回家的路上,刀客被一个大娘叫进了自家的茶馆,大娘知道刀客的身份,但却从没见过刀客使刀,更没见过刀客行侠仗义,只知道刀客很宅。
“听说了吗,那个欺男霸女的恶徒终于死了,可真是太便宜他了”,大娘对着周围的人说着最新得到的消息,眼睛却一直往刀客这瞥。
刀客看见了,却只是静静的喝着茶,静静的喝着,一言不发。
“知道吗?这位刀客当时刚好和那恶徒擦身而过。”大娘明嘲暗讽的说到,“我怀疑就是这位大侠做的。

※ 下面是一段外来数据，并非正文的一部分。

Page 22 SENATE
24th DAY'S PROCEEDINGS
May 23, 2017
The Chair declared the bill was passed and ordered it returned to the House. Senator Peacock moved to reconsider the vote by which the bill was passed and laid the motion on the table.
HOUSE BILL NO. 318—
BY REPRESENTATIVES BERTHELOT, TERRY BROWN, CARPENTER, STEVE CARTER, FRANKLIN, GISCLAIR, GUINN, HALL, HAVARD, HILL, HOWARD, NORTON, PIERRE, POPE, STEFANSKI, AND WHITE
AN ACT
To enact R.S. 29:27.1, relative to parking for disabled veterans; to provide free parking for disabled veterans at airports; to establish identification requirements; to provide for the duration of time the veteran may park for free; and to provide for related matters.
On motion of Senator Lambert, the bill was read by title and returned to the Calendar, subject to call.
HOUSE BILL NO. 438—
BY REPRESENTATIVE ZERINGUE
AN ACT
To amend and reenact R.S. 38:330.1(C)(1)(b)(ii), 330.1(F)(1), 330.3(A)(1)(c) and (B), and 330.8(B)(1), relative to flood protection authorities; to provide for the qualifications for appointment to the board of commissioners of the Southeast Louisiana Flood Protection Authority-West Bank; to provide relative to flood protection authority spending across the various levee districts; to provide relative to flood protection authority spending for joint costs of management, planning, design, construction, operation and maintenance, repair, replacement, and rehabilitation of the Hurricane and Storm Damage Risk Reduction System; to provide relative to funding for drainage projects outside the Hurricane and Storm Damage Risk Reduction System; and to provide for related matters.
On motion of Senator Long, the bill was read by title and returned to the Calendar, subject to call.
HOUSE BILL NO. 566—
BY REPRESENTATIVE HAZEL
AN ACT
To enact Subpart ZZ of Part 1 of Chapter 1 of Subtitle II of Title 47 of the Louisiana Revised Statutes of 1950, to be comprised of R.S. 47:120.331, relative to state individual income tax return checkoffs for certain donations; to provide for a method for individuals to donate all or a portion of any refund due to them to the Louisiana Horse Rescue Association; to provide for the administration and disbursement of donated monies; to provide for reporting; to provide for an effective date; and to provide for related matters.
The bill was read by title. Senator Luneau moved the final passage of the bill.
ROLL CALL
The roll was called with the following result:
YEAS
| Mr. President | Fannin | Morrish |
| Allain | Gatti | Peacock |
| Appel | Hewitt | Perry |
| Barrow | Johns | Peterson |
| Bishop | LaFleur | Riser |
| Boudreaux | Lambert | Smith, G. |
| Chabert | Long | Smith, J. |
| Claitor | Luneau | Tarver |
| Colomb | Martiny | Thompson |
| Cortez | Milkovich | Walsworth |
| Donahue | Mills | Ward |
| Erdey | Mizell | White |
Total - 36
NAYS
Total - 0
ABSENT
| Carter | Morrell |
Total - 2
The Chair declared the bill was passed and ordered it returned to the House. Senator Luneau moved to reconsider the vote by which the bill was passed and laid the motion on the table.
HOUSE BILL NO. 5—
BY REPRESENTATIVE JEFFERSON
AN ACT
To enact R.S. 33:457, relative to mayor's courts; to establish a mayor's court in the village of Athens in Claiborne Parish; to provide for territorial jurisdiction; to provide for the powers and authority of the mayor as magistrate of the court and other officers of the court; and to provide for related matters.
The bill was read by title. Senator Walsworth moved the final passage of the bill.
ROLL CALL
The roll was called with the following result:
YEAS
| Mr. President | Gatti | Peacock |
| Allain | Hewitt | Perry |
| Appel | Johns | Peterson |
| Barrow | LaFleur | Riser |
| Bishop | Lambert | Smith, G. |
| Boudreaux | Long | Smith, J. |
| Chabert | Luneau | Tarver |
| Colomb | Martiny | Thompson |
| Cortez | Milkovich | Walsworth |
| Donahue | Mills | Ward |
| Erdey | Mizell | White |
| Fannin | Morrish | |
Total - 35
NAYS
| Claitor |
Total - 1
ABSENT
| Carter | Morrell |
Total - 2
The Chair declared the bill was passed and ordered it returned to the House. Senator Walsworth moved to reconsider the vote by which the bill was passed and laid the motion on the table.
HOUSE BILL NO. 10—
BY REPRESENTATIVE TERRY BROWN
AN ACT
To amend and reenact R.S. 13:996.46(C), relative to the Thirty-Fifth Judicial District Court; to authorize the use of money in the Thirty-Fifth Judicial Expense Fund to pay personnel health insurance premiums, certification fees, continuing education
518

”大娘下巴向着刀客扬了扬,但脸上的神色却没一点真诚。
周围的茶客明显兴趣高涨,在谈笑间,连喝茶都变得用力了一些,也喝的更有滋味了一些,说到激动处,声音也更大了一些,试图让更多的茶客看过来,待到口干舌燥时,止不住的喝茶解渴,大娘喜笑颜开的不停地添着茶水。
但在一次次的笑谈间,却很少提及这位刀客,即便提及了也只是引起一阵阵嘘声,众人只觉得那人无趣,纷纷避开了这个话题。
刀客认真的听着,左手紧了又紧,似乎在攥着什么东西,又死死的压制着,心到,“我这大概是最不能快意恩仇的刀客。”,刀客左手又缓缓的松开了,给身前的茶碗填上了茶水。
大娘见众人说得差不多了,氛围变得有点清冷,又说起隔壁村的某个恶棍,却不停的将话题往刀客身上引,试图制造一个新的话题,让氛围重新热闹起来,刀客不喜欢热闹,却认真的听着这个恶棍的故事,左手又攥紧了一些。
刀客回到家,竖起一截木头,用左手无形的刀劈砍着,刀客劈的很认真,仿佛在劈某个恶棍,刀客在努力的找寻某个点,似乎可以通过这个点,斩杀另一个村庄的恶棍。
至于刀客为什么不直接去另一个村庄,是因为刀客太怕麻烦了,刀客想成为一个行侠仗义的刀客,却不喜欢大娘那种能说会道的嘴,因为那实在太麻烦了。
如果刀客真的成为大娘口中的侠客,估计得被大娘这样的人指使着不停的斗恶棍,那是相当麻烦的事情,而这也往往一波未平,一波又起,麻烦越处理越多,越来越乱。
刀客心想着,左手舞的更快了一些,刀客越想恶棍的恶行,左手的刀便挥舞的越快,而刀客砍的不是木桩,似乎是遥远的恶棍。